Toggle the display of automated, internal messages from the tracker.

View this report as an mbox folder, status mbox, maintainer mbox


Report forwarded to guix-patches <at> gnu.org:
bug#43516; Package guix-patches. (Sat, 19 Sep 2020 17:04:02 GMT) Full text and rfc822 format available.

Acknowledgement sent to Maxim Cournoyer <maxim.cournoyer <at> gmail.com>:
New bug report received and forwarded.

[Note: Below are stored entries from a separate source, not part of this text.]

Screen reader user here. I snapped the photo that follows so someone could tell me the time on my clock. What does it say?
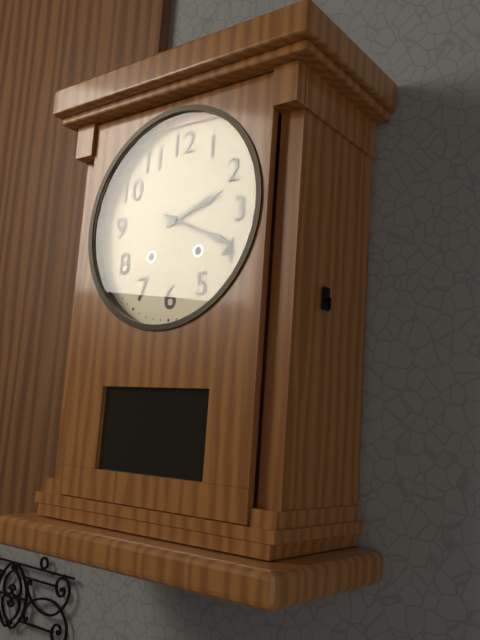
2:19
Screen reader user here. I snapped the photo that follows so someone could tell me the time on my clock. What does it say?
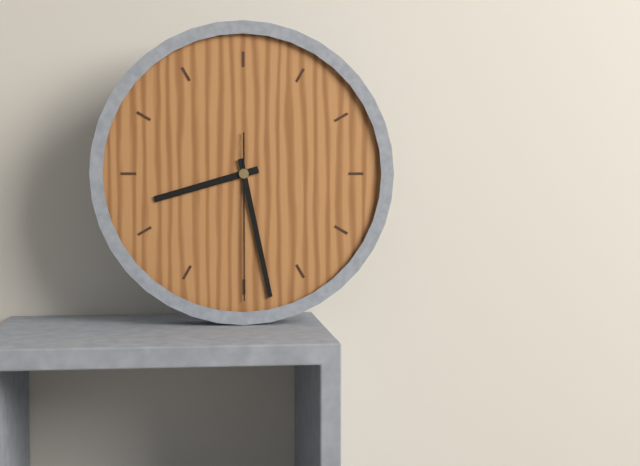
8:28:30
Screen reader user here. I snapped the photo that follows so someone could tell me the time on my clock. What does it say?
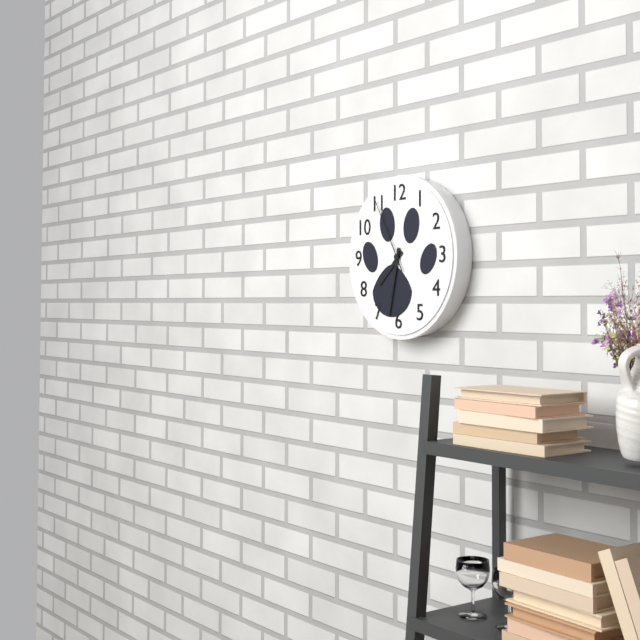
7:32:55
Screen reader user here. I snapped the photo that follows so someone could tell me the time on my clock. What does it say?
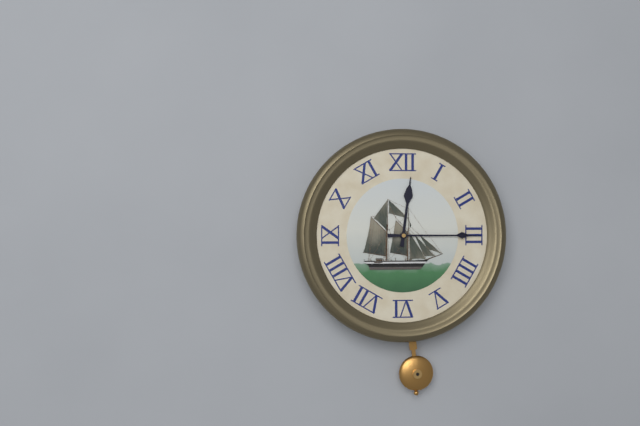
12:15
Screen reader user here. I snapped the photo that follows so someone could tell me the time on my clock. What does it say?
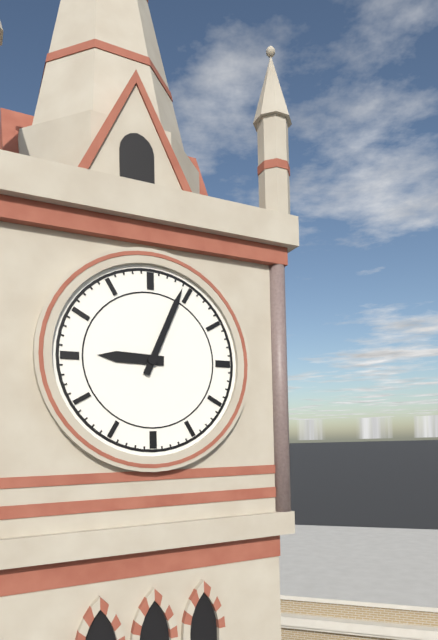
9:04
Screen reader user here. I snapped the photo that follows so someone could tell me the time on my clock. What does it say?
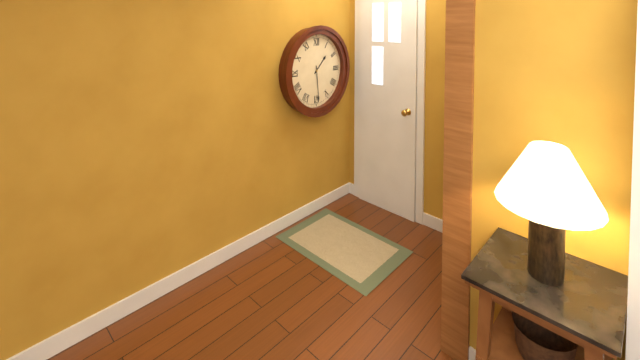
1:29
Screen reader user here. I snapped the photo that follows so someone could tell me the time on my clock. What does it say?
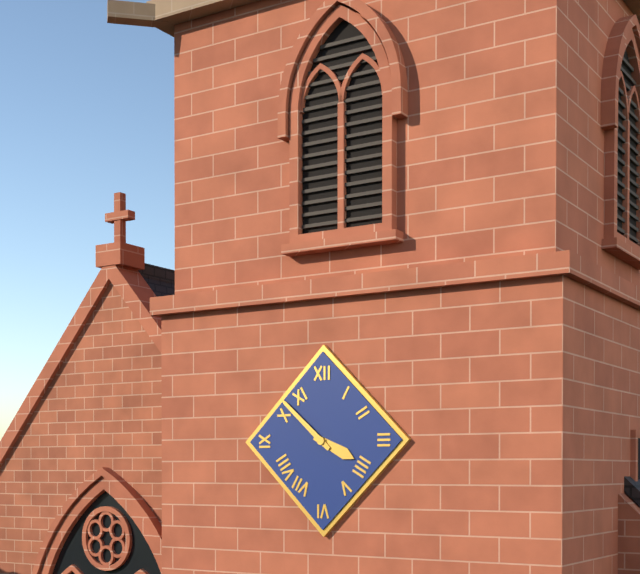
3:52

Copy sent to guix-patches <at> gnu.org. (Sat, 19 Sep 2020 17:04:02 GMT) Full text and rfc822 format available.

Message #5 received at submit <at> debbugs.gnu.org (full text, mbox):

From: Maxim Cournoyer <maxim.cournoyer <at> gmail.com>
To: guix-patches <at> gnu.org
Cc: Maxim Cournoyer <maxim.cournoyer <at> gmail.com>
Subject: [PATCH core-updates] packages: Enable multi-threaded xz compression
 when repacking source.
Date: Sat, 19 Sep 2020 13:03:57 -0400
The xz compression is slow; using multiple threads/cores yields a linear
performance improvement.

* guix/packages.scm (patch-and-repack): Ensure xz is invoked with --threads=N
by setting the XZ_DEFAULTS environment variable.
---
 guix/packages.scm | 6 ++++++
 1 file changed, 6 insertions(+)

diff --git a/guix/packages.scm b/guix/packages.scm
index 6598bd3149..678007a807 100644
--- a/guix/packages.scm
+++ b/guix/packages.scm
@@ -5,6 +5,7 @@
 ;;; Copyright © 2016 Alex Kost <alezost <at> gmail.com>
 ;;; Copyright © 2017, 2019, 2020 Efraim Flashner <efraim <at> flashner.co.il>
 ;;; Copyright © 2019 Marius Bakke <mbakke <at> fastmail.com>
+;;; Copyright © 2020 Maxim Cournoyer <maxim.cournoyer <at> gmail.com>
 ;;;
 ;;; This file is part of GNU Guix.
 ;;;
@@ -693,6 +694,11 @@ specifies modules in scope when evaluating SNIPPET."
             (setenv "PATH" (string-append #+xz "/bin" ":"
                                           #+decomp "/bin"))
 
+            ;; Enable multi-threaded compression for xz.
+            (setenv "XZ_DEFAULTS" (string-append "--threads="
+                                                 (number->string
+                                                  (parallel-job-count))))
+
             ;; SOURCE may be either a directory or a tarball.
             (if (file-is-directory? #+source)
                 (let* ((store     (%store-directory))
-- 
2.28.0





Information forwarded to guix-patches <at> gnu.org:
bug#43516; Package guix-patches. (Sat, 19 Sep 2020 19:39:01 GMT) Full text and rfc822 format available.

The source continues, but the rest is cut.